2014-01-28 14:10:08

Allarme Fmi: un quarto dei giovani europei senza lavoro


Ancora allarme disoccupazione per l'Europa. A lanciarlo è il direttore generale del Fondo Monetario Internazionale che ricorda che sono quasi 20 milioni i disoccupati nel Vecchio Continente. Christine Lagarde sottolinea che “fino a che gli effetti sul lavoro non saranno invertiti, non si può dire che la crisi è finita”. Quasi un quarto dei giovani europei under-25 non riesce a trovare un lavoro. Ma guardando, in particolare, ai vari Paesi si scopre che in Italia e Portogallo i giovani disoccupati sono più di un terzo e che in Spagna e Grecia sono più della metà. Fausta Speranza ha intervistato Franco Bruni, docente di Politica monetaria all’Università Bocconi: RealAudioMP3

R. - In questo momento c’è una crescita che riprende lievemente - in alcuni Paesi un po’ meno lievemente - ma l’occupazione non riprende. Bisogna quindi capire il legame che c’è tra la crescita dell’economia e l’occupazione, altrimenti si rischia di avere una crescita senza però un aumento dell’occupazione. Una crescita del genere potrebbe essere fragile, perché se l’occupazione non cresce non viene distribuito abbastanza reddito ai lavoratori che poi non comprano i prodotti. Crescere semplicemente per un’accelerazione della spesa senza però un aumento dell’occupazione è molto fragile. Il problema è che, con le tecnologie moderne, si può immaginare che si possa crescere risparmiando continuamente lavoro e questo richiede un’attenzione molto particolare. C’è infatti qualche grande economista internazionale che ha lanciato lo spettro della “stagnazione permanente”: in un mondo che cresce con tecnologie sempre più tali da risparmiare lavoro, con sempre più automazione nell’elettronica e nell’informatica, il rischio è che la ripresa non si possa più sostenere e si finisca in un mondo in cui i salari sono bassi, i redditi della gente - soprattutto la grande massa delle persone che hanno un lavoro dipendente non di alta qualificazione - sono bassi, non si spende più e alla fine la ripresa muore. Questo è un discorso molto complicato che c’è dappertutto; anche negli Stati Uniti c’è una ripresa in cui i riflessi occupazionali sembrano insufficienti, così come in Europa.

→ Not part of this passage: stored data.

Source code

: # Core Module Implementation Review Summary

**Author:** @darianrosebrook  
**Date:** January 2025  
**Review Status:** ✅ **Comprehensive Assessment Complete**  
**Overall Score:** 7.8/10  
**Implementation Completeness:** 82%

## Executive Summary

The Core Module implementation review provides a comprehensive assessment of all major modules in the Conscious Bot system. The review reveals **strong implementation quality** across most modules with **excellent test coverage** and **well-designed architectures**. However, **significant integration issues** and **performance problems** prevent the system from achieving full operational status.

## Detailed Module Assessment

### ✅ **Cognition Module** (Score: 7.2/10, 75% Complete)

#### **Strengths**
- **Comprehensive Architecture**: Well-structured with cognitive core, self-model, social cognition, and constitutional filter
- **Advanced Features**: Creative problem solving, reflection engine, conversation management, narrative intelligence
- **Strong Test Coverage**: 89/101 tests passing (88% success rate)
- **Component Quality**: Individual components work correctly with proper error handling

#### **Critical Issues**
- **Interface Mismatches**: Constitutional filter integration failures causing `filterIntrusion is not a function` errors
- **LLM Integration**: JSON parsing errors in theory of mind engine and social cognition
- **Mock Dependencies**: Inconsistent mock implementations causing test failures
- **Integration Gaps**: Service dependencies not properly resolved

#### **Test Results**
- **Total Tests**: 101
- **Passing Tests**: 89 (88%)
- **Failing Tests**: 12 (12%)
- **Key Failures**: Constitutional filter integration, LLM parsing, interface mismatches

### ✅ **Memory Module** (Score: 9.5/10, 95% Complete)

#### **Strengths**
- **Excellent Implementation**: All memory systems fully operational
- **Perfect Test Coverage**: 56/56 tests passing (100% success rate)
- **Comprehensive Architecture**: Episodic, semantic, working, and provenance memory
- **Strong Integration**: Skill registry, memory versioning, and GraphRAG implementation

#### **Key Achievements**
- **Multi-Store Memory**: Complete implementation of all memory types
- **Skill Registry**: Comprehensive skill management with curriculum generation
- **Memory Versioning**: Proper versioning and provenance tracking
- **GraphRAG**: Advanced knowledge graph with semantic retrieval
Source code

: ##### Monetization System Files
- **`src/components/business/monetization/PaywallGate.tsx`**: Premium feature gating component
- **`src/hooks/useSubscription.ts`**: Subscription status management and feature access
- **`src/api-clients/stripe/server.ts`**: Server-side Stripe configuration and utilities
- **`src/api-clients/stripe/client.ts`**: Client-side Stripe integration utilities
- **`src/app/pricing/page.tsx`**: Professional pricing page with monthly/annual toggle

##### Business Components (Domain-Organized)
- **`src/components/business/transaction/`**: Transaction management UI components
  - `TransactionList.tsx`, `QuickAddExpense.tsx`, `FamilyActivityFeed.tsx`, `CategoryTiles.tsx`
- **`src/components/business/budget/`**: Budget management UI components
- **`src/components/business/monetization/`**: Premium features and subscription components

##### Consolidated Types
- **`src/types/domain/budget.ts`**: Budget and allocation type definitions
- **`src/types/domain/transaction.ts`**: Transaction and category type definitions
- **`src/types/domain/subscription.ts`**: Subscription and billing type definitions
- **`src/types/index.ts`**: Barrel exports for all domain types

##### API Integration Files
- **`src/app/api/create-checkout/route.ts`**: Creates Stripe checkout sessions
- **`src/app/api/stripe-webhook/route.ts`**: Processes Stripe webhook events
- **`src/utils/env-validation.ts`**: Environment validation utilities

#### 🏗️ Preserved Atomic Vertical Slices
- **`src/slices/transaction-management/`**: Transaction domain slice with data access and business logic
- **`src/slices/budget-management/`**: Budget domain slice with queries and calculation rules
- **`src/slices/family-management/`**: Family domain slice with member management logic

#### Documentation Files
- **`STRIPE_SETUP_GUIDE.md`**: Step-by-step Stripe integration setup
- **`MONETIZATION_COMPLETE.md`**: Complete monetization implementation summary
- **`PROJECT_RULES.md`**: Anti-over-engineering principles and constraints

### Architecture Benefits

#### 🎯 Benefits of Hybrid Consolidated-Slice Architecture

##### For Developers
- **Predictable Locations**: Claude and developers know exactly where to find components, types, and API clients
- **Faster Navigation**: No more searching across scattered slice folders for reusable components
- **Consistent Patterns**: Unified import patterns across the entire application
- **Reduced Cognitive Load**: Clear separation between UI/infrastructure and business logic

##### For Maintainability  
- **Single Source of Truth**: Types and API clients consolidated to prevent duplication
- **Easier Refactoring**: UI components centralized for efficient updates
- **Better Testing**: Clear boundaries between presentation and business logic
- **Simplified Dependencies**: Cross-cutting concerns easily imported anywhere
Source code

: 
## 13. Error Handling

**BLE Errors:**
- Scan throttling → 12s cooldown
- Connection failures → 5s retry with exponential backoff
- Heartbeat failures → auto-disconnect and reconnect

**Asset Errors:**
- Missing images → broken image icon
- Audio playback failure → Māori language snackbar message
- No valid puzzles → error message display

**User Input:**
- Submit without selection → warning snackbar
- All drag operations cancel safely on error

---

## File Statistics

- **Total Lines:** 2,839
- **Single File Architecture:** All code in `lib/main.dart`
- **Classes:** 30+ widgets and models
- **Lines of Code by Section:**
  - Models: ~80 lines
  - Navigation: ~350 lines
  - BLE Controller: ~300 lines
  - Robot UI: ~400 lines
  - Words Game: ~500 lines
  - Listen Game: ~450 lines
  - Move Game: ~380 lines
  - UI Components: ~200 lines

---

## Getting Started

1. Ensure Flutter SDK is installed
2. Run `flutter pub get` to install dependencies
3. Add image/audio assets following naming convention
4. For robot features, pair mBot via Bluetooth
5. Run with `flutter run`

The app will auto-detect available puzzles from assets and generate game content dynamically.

D. - Cosa fare per preoccuparsi innanzitutto della disoccupazione?

R. - Innanzitutto, bisogna collocare la gente nel posto giusto: c’è molta disoccupazione anche perché in molti Paesi c’è rigidità nel mercato del lavoro; quindi, bisogna fare in modo che la gente abbandoni i lavori non produttivi e sia assorbita in settori più produttivi. Questo vuol dire spendere molti soldi per mantenere i disoccupati in modo utile, indirizzandoli e formandoli. Ciò richiede una grandissima quantità di risorse che devono essere tolte da altre parti. Dobbiamo rinunciare ad altre cose per poter ricollocare molta della mano d’opera - sia a livello nazionale, che internazionale - in occupazioni che abbiano un futuro migliore. In secondo luogo, bisogna puntare sui settori in cui il lavoro è più prezioso, più utile, ad alta intensità di lavoro - come i servizi - evitando di concentrare tutto lo sviluppo in quei settori - come certi comparti dell’industria più avanzata - dove ormai con la robotica, con l’elettronica e le tecnologie moderne l’assorbimento di lavoro è molto basso.

D. - Vede questi governi europei preparati a politiche economiche incisive sulla disoccupazione? E’ dalla politica che devono venire politiche economiche concrete, o no?

R. - Sì, credo che ci sia una consapevolezza del problema che sta crescendo e che emerge in molti studi. L’Europa in particolare ha lanciato programmi per la disoccupazione giovanile che sono sulla carta e sono discussi concretamente con i singoli Paesi; sono disponibili anche fondi europei per mettere in azione politiche che aiutino a combattere la disoccupazione giovanile. Quindi, la consapevolezza c’è, le idee anche; si tratta di avere la forza politica per realizzarle e questo spesso è più difficile perché, purtroppo, all’interno dei nostri Paesi siamo divisi e non abbiamo la forza di fare grossi passi, politicamente difficili, che servano a fare riforme incisive.